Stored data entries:
##########
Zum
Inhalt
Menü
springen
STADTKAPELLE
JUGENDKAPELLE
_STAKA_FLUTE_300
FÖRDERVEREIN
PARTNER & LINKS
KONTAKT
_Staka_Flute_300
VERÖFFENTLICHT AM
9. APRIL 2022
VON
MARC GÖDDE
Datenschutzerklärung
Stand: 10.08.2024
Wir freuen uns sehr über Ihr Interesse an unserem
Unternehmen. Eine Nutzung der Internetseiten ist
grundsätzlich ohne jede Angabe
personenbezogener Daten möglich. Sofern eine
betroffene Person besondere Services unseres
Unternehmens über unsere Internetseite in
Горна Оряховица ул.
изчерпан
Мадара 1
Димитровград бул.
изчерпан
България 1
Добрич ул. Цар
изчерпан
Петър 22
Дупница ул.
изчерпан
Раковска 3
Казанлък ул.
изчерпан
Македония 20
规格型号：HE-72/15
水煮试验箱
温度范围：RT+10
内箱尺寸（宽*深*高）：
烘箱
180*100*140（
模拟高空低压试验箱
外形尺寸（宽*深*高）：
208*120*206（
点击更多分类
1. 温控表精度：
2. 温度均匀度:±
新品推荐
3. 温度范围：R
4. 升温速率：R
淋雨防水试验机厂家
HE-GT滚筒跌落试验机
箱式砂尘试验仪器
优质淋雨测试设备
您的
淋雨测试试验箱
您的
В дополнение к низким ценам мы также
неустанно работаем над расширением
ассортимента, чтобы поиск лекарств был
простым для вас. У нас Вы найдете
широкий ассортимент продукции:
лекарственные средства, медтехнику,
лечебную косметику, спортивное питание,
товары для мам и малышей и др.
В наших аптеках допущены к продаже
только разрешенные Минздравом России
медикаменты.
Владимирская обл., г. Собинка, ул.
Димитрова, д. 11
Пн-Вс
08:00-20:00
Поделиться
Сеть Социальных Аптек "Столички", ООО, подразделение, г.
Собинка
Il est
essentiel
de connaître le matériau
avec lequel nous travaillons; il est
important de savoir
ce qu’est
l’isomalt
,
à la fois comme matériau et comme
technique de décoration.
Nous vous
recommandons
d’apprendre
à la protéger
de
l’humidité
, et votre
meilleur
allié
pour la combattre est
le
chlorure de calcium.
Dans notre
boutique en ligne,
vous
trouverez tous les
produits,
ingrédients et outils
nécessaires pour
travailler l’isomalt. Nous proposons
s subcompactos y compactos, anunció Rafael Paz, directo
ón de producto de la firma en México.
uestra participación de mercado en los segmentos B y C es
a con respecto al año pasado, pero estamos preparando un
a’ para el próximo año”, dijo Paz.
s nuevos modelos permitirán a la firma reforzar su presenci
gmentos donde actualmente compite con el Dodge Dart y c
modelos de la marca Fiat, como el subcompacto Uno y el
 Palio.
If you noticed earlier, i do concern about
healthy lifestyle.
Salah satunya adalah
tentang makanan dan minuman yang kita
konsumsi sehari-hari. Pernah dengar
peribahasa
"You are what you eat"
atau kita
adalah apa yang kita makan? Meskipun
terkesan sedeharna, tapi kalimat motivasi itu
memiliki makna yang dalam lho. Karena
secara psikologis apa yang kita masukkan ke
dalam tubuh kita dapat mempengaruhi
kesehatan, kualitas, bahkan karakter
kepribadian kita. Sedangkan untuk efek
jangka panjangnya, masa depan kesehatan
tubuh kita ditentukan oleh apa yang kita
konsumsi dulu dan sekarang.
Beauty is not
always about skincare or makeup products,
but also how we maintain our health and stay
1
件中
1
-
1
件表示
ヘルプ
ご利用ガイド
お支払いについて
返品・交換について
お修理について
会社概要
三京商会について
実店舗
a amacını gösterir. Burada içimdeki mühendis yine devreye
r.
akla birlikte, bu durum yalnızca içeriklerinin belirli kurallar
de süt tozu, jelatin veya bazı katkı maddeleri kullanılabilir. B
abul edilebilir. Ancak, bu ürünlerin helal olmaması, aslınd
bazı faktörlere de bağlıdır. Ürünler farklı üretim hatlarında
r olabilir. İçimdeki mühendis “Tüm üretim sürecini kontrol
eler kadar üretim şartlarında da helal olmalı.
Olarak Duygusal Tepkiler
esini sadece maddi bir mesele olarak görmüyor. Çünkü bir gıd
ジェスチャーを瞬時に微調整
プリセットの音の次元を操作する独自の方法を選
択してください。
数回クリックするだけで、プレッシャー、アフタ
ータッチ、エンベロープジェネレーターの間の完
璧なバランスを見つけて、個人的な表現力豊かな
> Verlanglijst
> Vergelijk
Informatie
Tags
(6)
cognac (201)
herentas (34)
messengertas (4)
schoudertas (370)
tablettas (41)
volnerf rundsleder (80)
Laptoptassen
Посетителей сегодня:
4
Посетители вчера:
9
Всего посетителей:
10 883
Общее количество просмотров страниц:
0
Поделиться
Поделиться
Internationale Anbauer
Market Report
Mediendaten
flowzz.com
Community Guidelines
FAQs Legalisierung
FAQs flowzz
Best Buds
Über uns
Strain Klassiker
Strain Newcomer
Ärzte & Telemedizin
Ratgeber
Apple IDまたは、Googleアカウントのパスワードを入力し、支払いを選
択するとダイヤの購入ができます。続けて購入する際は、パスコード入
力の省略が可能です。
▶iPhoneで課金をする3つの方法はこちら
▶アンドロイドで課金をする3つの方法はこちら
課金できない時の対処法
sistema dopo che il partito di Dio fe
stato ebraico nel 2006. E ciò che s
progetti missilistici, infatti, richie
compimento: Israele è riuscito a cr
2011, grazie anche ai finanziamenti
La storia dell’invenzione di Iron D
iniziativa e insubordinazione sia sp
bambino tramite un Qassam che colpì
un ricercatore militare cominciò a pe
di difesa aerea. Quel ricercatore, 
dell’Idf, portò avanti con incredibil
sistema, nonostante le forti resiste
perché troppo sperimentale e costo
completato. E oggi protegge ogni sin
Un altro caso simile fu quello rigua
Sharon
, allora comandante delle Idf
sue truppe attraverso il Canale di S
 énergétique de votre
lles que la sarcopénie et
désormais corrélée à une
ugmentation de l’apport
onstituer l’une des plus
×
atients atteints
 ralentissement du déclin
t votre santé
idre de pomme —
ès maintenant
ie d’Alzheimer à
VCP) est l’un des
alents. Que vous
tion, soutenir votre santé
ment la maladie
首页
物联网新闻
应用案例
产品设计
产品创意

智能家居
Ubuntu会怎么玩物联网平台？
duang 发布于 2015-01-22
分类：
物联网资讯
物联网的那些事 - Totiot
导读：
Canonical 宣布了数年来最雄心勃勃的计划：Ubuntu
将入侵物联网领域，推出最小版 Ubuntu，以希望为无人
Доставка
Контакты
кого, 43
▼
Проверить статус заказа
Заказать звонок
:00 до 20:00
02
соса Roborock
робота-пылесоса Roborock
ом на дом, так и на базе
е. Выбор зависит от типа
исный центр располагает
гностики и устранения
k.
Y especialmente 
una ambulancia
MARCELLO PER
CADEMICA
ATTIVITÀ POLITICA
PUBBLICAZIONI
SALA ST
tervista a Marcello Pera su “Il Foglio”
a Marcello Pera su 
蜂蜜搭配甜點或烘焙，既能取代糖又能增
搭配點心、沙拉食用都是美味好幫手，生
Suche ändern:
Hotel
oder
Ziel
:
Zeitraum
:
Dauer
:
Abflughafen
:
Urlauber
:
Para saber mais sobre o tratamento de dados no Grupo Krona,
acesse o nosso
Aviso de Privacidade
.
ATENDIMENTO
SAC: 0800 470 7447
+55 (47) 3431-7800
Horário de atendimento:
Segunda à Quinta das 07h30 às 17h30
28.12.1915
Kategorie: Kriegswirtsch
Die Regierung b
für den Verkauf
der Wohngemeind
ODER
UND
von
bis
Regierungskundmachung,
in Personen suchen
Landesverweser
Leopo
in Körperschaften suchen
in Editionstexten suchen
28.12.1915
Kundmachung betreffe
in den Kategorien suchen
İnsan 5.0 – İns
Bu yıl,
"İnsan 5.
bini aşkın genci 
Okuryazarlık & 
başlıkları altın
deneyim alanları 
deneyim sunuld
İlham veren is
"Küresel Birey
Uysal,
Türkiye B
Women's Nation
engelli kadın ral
##########
Where does the string "suchen" occur in the data above? Copy every line that holds it.

RESULT |
in Personen suchen
in Körperschaften suchen
in Editionstexten suchen
in den Kategorien suchen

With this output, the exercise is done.